Sparse grids lead to a substantial storage reduction compared to regular grids.
This comes at a cost as the matrices characterising the solutions of variational
problems involving sparse grids are more dense than in the case of regular
grids. The combination technique reduces the problem on a sparse grid to a set
of problems on regular subgrids. The sparse grid solution is then approximated
by a linear combination of solutions on the subgrids where the combination
coefficients can be obtained from an inclusionexclusion principle. While this
approach works very well in many practical cases, J. Garcke did show in his PhD
thesis that the errors of the combination method can be much larger than the
sparse grid approximation error for some machine learning problems.
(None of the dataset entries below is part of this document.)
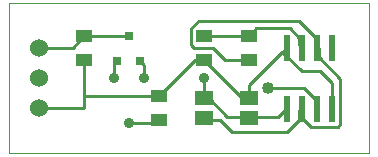
<source format=gtl>
G75*
G70*
%OFA0B0*%
%FSLAX24Y24*%
%IPPOS*%
%LPD*%
%AMOC8*
5,1,8,0,0,1.08239X$1,22.5*
%
%ADD10C,0.0000*%
%ADD11C,0.0600*%
%ADD12R,0.0300X0.0300*%
%ADD13R,0.0236X0.0866*%
%ADD14R,0.0551X0.0433*%
%ADD15R,0.0591X0.0512*%
%ADD16C,0.0100*%
%ADD17C,0.0360*%
%ADD18C,0.0400*%
D10*
X000494Y000504D02*
X000494Y005500D01*
X012494Y005504D01*
X012494Y000504D01*
X000494Y000504D01*
D11*
X001494Y002004D03*
X001494Y003004D03*
X001494Y004004D03*
D12*
X004108Y003570D03*
X004864Y003570D03*
X004504Y004424D03*
D13*
X009744Y004028D03*
X010244Y004028D03*
X010744Y004028D03*
X011244Y004028D03*
X011244Y001980D03*
X010744Y001980D03*
X010244Y001980D03*
X009744Y001980D03*
D14*
X008494Y003610D03*
X006994Y003610D03*
X006994Y004398D03*
X008494Y004398D03*
X005494Y002398D03*
X005494Y001610D03*
X002994Y003610D03*
X002994Y004398D03*
D15*
X006994Y002339D03*
X006994Y001669D03*
X008494Y001669D03*
X008494Y002339D03*
D16*
X008494Y002778D01*
X009607Y003891D01*
X010244Y003254D01*
X010844Y003254D01*
X011244Y002854D01*
X011244Y001980D01*
X010744Y001980D02*
X010734Y002024D01*
X010734Y002264D01*
X010334Y002664D01*
X009134Y002664D01*
X008494Y002339D02*
X008266Y002339D01*
X006994Y003610D01*
X006706Y003610D01*
X005494Y002398D01*
X005454Y002424D01*
X002994Y002424D01*
X002994Y002504D01*
X002994Y003610D01*
X002620Y004024D02*
X002994Y004398D01*
X004478Y004398D01*
X004504Y004424D01*
X004864Y003570D02*
X004994Y003440D01*
X004994Y003004D01*
X003994Y003004D02*
X003994Y003504D01*
X004108Y003504D01*
X004108Y003570D01*
X004094Y003544D01*
X002620Y004024D02*
X001534Y004024D01*
X001494Y004004D01*
X002994Y002424D02*
X002994Y002004D01*
X001494Y002004D01*
X004494Y001504D02*
X005494Y001504D01*
X005494Y001610D01*
X005454Y001544D01*
X006994Y001669D02*
X007054Y001624D01*
X007534Y001624D01*
X007934Y001224D01*
X009774Y001224D01*
X010174Y001624D01*
X010244Y001980D01*
X010174Y001944D01*
X010174Y001624D01*
X010334Y001624D01*
X010574Y001384D01*
X011454Y001384D01*
X011534Y001464D01*
X011534Y002984D01*
X010814Y003704D01*
X010814Y004024D01*
X010744Y004028D01*
X010734Y004104D01*
X010734Y004344D01*
X010174Y004904D01*
X006814Y004904D01*
X006574Y004664D01*
X006574Y004104D01*
X006654Y004024D01*
X007294Y004024D01*
X007694Y003624D01*
X008494Y003624D01*
X008494Y003610D01*
X009607Y003891D02*
X009744Y004028D01*
X010174Y004104D02*
X010244Y004028D01*
X010174Y004104D02*
X010174Y004344D01*
X009854Y004664D01*
X008734Y004664D01*
X008494Y004424D01*
X008494Y004398D01*
X008494Y004424D02*
X007054Y004424D01*
X006994Y004398D01*
X006994Y003004D02*
X006994Y002339D01*
X007054Y002264D01*
X007214Y002264D01*
X007774Y001704D01*
X008494Y001704D01*
X008494Y001669D01*
X008494Y001704D02*
X009454Y001704D01*
X009694Y001944D01*
X009744Y001980D01*
D17*
X006994Y003004D03*
X004994Y003004D03*
X003994Y003004D03*
X004494Y001504D03*
D18*
X009134Y002664D03*
M02*

</source>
Here I will review how an adaptive choice of the coefficients defining the
combination technique can avoid these errors at the cost of the solution of a
dense but relatively small linear system of equations. Experimental evidence
supports this claim for regression in machine learning for which the problem was
first observed and some error bounds are given. The method is then applied to
density estimation using a maximum a posteriori approach. It is seen that the
optimal combination technique can be incorporated in the Newton iteration
technique. It was found experimentally that the combination coefficients
converge towards the ones used in the original combination technique.
In a second part of this talk I will discuss some connections between the
combination technique, statistical backfitting, variational Bayes and mixture
models. In particular, approximations using separable functions and the
KullbackLeibler divergence will be reviewed.
This is joint work with Jochen Garcke and Michael Griebel.